In a solar cell module 100 of the present invention, a solar cell 130 is installed on a transparent substrate, visible light, near infrared light, and ultraviolet light are transmitted through the substrate, and the solar cell 130 is installed in a horizontal arrangement on the substrate and is installed in a range that does not interfere in a range of a view field.
Thus, a transmittance of the sunlight and a visibility of naked eyes may be secured through a transparent substrate 110.
Here, the solar cell 130 of a thin film solar cell type, having a thickness of 10 nm to 10 μm, may be applied to the solar cell 130 or a solar cell 130 for a double-sided light receiving silicon solar cell type, having a thickness of 50 to 300 μm, may be applied to the solar cell 130.
In detail, types of the solar cell 130 applied in the present invention is not limited.
The thin film solar cell may be variously classified according to a thin film deposition temperature, the type of a substrate used, and a deposition method and may be roughly classified into an amorphous silicon thin film solar cell and a crystalline silicon thin film solar cell according to crystal characteristics of a light absorption layer.
The amorphous silicon (a-Si) solar cell, which is a representative thin film solar cell, is a solar cell made by injecting amorphous silicon between substrates of a glass 120.
Further, the thin film solar cell may be manufactured in a multi-junction structure such as a double junction in which a polycrystalline silicon film is further laminated on an amorphous silicon thin film and a triple junction in which one silicon film is further laminated thereon or may be manufactured in a hybrid structure, thereby improving conversion efficiency.
In addition, the solar cell 130 for a thin film solar cell type described above may include an amorphous silicon thin film solar cell and a compound-based thin film solar cell, but the present invention is not limited thereto. The solar cell 130 for a double-sided light receiving silicon solar cell type may include a crystalline silicon solar cell, but the present invention is not limited thereto.

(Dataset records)
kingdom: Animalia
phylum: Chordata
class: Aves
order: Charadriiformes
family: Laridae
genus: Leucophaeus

**Directive**: In the solar cell module text, what thickness range is given for the thin film type of solar cell?

**Final answer**: 10 nm to 10 μm